PROMs are considered to represent the best objective measurement of the patients’ own health perception [26]. Nonetheless, PROMs remain inherently subjective, prone to an individual’s interpretation and perception of joint functioning [14, 26]. The authors of the present study received several times the feedback from patients that they found it difficult to score the PROMs. Additionally, patients described having difficulties in keeping other conditions or illnesses out of consideration that might have impaired mobility, general condition or quality of life. In the present study, PROMs measuring health-related quality of life were used next to domain-specific PROMs (e.g. pain, function, satisfaction after TKA) to provide a holistic and global approach to the TKA outcome assessment, as suggested by Hossain et al. [14]. Several studies proposed the use of performance-based measures as an addition to PROMs [2, 14]. Especially in younger patients, this may be of added value to future prospective studies.

In this study it was shown that almost all PROMs did not significantly differ between 1- and 5 years after TKA using PSI. Only the EQ-VAS (self-rated health score) decreased significantly at the 5-year follow-up compared to 1 year postoperatively. Due to aging and associated health issues, decreased self-rated health scores could be a logical consequence. Yet, the self-rated health score was still significantly better than the preoperative value. This may show that problems resulting from knee arthritis alone only partially determine the overall health score.

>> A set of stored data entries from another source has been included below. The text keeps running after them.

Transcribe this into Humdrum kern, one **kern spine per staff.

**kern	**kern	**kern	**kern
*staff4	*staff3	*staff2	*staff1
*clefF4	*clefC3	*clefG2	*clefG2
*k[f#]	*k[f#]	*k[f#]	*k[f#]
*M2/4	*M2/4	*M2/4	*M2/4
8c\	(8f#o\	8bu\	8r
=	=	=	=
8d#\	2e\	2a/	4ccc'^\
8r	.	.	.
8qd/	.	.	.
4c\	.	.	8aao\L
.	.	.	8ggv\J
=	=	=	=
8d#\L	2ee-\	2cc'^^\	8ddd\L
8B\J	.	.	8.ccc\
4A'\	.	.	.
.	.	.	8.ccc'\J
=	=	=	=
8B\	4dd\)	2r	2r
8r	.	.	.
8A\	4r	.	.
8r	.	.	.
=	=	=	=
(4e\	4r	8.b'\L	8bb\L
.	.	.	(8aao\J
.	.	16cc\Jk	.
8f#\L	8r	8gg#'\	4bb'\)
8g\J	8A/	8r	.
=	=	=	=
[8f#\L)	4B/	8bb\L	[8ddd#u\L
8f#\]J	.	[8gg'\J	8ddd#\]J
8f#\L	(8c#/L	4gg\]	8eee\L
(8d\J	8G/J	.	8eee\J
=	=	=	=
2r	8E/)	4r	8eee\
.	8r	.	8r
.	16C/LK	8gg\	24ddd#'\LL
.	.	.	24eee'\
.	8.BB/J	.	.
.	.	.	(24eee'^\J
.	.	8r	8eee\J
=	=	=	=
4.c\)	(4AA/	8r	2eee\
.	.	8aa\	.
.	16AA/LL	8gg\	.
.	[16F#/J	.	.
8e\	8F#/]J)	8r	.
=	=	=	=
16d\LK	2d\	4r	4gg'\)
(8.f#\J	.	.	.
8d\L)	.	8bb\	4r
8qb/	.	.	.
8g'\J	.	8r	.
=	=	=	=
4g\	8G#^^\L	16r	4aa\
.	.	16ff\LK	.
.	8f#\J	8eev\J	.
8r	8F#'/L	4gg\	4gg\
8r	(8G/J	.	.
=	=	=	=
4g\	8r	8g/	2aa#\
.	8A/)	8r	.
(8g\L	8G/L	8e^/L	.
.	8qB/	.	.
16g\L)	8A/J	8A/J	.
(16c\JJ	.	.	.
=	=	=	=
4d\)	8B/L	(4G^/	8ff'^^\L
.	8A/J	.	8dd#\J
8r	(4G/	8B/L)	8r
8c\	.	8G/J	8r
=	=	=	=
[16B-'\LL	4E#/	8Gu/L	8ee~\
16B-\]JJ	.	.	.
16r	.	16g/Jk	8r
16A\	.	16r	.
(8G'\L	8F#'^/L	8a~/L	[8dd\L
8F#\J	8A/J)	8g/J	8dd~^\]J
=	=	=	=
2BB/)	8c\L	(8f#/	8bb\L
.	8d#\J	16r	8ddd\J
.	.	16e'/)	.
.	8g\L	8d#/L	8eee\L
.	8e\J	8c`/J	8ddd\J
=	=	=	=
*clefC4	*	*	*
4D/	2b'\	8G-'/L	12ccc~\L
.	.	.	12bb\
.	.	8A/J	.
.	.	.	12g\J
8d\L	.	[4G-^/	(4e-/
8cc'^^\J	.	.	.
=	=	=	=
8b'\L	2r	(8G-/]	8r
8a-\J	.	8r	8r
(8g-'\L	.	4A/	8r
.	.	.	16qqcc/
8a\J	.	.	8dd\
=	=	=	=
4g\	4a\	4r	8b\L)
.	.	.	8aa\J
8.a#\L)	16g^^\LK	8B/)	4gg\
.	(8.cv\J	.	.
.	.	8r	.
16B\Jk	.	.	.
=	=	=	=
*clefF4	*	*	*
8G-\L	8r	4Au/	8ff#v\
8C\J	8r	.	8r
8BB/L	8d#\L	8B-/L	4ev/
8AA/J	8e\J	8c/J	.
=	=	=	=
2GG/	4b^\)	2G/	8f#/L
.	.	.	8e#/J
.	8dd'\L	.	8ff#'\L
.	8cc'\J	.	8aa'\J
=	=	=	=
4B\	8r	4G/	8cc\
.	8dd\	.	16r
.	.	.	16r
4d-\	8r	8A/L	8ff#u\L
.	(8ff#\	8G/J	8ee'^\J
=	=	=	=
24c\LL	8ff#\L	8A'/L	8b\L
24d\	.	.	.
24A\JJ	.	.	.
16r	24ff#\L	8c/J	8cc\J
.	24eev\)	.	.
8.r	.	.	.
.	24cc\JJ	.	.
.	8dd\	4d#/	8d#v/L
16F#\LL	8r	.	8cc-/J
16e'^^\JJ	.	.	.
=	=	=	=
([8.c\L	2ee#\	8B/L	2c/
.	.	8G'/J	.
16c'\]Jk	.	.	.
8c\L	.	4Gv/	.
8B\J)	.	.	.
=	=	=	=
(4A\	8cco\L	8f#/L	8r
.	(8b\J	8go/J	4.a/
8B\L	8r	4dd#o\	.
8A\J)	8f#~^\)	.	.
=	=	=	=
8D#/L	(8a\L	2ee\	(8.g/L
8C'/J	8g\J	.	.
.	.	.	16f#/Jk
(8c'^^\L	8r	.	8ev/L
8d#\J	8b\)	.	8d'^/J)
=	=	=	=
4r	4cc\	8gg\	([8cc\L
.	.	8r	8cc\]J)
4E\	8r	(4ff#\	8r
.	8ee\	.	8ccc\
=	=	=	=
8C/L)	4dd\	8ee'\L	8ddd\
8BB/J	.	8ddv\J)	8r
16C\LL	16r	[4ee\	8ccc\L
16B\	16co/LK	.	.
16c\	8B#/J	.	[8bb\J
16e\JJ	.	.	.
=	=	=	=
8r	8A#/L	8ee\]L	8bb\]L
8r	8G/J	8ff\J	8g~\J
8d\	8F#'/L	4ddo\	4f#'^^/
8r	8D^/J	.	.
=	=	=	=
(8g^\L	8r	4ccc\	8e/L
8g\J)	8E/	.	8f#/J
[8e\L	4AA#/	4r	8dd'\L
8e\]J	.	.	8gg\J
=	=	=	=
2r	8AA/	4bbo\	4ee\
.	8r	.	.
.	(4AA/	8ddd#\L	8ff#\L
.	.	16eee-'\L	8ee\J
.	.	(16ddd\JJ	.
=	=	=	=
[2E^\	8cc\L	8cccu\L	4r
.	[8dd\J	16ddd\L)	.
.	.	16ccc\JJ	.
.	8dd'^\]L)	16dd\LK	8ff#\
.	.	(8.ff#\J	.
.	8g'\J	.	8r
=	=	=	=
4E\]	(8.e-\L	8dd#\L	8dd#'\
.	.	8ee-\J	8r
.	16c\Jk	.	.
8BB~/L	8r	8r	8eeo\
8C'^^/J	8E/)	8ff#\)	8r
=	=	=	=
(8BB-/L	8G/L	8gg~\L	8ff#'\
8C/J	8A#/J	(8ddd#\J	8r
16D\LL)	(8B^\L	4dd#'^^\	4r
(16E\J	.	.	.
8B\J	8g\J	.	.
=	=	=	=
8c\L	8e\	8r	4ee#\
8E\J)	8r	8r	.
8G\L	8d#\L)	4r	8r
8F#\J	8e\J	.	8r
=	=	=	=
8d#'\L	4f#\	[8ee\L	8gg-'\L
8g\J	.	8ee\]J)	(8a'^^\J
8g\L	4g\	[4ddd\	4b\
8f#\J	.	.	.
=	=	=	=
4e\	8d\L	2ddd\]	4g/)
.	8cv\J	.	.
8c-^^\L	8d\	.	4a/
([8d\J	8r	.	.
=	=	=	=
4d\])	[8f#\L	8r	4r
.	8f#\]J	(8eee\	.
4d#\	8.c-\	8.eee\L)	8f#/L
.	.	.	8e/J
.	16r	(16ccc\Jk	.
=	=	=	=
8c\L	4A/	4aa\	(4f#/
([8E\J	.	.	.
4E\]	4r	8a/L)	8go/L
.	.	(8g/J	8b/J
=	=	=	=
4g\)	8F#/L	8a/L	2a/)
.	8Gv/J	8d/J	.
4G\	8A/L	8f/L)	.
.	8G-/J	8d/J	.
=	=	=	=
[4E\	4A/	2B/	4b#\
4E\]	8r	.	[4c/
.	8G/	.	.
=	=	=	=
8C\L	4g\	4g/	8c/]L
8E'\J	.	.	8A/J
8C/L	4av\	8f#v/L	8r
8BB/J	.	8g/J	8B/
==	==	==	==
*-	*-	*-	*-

The strength of this study is that it is the first study that presents 5-year follow-up results of TKA performed using PSI. Furthermore, 200 consecutive patients, operated on by one single surgeon were evaluated. Therefore, the clinical relevance of this study lays in the confirmation of good mid-term results that can be expected from PSI TKA, in terms of implant survival, adverse events, and PROMs. A limitation of this study was the usage of only one PSI system, therefore these results may not be applicable to all existing PSI systems. Moreover, the present study did not directly compare results from TKA using PSI with results of conventional TKA or other surgical techniques. In addition, our study exclusively contains cases from a high-volume TKA surgeon, whereas results may not be the same for lower volume surgeons. Consequently, future research should focus on comparing PSI with other surgical techniques and PSI usage in lower volume surgeons. Furthermore, future research should assess longer follow-up results of TKA using PSI once these data are available.

Conclusion

PROMs are consistent for 5-year follow-up of TKA using PSI. After 5 years of follow-up, revision surgery for any reason occurred in four patients (2%). Building on the findings in this study, future research should focus on the follow-up results of PSI longer than 5 years after surgery, the usage of PSI in lower volume surgeons, and the comparison with other surgical techniques for performing TKA.